Egypt and the IMF have agreed a US$4.8bn loan deal. The arrangement was a prerequisite for opening up a number of external financing options, which reportedly, including the IMF loan, equate to US$14.5bn. Although the identity of these sources has not been disclosed, it is know that Qatar, Saudi Arabia, the European Union and the US have all offered assistance.
The money comes with conditions. The country will have to reduce its budget deficit to 8.5% of GDP in FY2012/13, from 11% at the end of the fiscal year in June 2012. Andreas Bauer, head of the IMF technical team that negotiated the deal, elucidated how this will be achieved:
“The [government] plans to reduce wasteful expenditures, including by reforming energy subsidies and better targeting them to vulnerable groups,” he said. “At the same time authorities intend to raise revenues through tax reforms and by broadening general sales tax to become a fully fledged value-added tax.”
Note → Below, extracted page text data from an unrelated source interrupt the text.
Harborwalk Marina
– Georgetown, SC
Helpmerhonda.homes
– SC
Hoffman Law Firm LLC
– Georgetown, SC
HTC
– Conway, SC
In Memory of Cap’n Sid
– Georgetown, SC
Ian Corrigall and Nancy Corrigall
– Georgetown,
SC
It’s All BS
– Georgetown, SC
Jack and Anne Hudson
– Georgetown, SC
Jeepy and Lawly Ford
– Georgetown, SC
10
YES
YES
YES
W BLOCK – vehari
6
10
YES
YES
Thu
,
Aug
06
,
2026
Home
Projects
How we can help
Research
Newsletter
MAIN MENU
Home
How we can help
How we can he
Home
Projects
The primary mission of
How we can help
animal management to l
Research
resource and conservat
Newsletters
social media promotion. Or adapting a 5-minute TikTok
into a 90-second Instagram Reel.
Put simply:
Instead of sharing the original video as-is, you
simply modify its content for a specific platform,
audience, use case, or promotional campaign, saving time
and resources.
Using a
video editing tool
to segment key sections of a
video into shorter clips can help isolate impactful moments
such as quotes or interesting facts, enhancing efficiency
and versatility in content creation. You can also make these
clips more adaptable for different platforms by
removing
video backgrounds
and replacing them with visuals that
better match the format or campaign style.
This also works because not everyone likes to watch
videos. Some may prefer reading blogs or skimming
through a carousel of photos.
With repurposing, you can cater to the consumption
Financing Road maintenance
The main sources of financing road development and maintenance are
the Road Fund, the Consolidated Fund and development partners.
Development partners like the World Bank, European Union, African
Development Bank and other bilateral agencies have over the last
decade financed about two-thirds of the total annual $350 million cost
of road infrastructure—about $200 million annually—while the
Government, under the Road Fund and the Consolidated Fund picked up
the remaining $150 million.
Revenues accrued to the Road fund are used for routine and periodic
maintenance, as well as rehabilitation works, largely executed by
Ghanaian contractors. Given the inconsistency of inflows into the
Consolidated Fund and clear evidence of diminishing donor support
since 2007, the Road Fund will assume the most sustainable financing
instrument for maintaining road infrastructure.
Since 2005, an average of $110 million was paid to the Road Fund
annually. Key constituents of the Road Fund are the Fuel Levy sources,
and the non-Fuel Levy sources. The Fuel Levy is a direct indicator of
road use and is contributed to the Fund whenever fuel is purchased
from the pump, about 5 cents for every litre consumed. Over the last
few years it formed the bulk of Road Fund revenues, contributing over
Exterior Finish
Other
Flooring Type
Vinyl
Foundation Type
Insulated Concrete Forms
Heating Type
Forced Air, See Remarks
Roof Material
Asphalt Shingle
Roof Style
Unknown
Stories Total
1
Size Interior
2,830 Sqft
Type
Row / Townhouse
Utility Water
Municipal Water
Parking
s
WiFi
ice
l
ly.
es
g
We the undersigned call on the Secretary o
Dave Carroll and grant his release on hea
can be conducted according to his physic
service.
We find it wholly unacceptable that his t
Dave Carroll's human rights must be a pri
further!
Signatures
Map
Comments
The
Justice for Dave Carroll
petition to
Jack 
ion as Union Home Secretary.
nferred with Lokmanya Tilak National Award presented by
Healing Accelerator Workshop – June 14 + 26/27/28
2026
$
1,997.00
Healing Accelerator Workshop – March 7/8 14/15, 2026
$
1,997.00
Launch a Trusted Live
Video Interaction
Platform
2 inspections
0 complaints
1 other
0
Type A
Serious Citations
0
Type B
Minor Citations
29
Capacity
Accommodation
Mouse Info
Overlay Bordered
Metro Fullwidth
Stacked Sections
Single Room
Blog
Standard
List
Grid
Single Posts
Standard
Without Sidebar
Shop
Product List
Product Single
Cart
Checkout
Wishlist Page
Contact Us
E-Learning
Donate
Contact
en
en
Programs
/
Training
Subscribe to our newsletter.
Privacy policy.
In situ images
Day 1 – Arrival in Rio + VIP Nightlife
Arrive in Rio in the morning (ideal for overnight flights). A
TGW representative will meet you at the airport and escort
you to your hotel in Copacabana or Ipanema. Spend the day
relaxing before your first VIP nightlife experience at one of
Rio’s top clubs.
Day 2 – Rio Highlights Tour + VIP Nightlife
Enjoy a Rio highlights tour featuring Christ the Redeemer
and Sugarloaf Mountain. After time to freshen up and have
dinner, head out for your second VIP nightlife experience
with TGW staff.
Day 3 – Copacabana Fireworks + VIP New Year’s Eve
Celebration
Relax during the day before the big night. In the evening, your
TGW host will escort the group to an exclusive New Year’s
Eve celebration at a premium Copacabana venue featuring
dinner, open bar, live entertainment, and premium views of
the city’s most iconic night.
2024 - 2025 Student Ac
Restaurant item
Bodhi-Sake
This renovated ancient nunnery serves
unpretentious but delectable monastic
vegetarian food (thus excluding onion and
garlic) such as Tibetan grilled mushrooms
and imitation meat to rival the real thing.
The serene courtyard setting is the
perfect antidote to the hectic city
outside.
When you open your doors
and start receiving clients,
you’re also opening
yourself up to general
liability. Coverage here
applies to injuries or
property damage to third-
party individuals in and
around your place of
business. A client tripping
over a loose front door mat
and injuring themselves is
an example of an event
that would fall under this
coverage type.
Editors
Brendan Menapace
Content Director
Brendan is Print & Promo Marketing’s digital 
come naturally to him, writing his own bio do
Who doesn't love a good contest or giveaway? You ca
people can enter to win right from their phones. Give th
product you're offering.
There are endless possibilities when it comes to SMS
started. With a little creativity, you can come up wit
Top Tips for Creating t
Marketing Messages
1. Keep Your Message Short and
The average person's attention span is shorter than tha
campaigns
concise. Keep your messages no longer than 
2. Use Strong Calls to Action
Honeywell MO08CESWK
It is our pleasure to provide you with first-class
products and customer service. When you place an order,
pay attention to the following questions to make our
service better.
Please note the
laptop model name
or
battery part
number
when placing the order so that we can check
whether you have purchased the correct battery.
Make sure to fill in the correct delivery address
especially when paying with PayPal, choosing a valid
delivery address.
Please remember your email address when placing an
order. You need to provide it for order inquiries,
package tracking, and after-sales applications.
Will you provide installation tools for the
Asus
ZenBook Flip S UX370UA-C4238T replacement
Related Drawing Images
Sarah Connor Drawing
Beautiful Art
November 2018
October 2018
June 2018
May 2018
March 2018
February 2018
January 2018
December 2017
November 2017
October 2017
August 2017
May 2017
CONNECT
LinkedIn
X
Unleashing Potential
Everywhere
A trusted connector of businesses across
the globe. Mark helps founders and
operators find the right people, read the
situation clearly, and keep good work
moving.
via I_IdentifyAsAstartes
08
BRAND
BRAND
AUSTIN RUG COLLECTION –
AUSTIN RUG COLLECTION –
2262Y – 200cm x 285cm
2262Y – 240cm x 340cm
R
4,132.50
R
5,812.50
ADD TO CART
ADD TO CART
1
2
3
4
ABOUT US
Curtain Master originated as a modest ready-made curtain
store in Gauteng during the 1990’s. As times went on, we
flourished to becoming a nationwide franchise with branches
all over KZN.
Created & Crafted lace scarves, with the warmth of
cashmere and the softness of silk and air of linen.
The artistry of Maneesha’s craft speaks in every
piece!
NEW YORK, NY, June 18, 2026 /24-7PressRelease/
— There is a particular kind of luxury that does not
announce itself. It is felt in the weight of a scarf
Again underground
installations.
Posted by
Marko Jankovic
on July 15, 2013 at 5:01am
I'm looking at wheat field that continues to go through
The government will also look to gradually reform its programme of energy subsidies, which accounts for a 20% of the country’s budget. Egypt’s markets reacted broadly positively. The cost of insuring government debt against default dropped slightly, and the country’s five-year credit default swaps were 0.20 basis percentage points tighter. The Egyptian pound remained steady against the US dollar at 6.10.
In recent days, however, events have transpired that could put the loan in jeopardy. President Mohamed Morsi, of the Muslim Brotherhood party, has issued a decree that places his rulings above judicial review. Although he has since emphasised that this is a short-term measure, and one that will cover only sovereign matters, it has led to mass civil unrest. James Fallon, Middle East analyst for Control Risks, believes the IMF will be concerned about the long-term implications of these events.
“I think it’s likely that current events will fizzle over some sort of public compromise,” he tells EMEA Finance. “Morsi will essentially maintain hold over the transition process. One potential concern of the IMF would be sustained instability. If the IMF deems this to be a serious issue in terms of Egypt’s ability to move towards a stable system of governance in the long term, then I think they could reconsider or tacitly delay things to get more clarity.”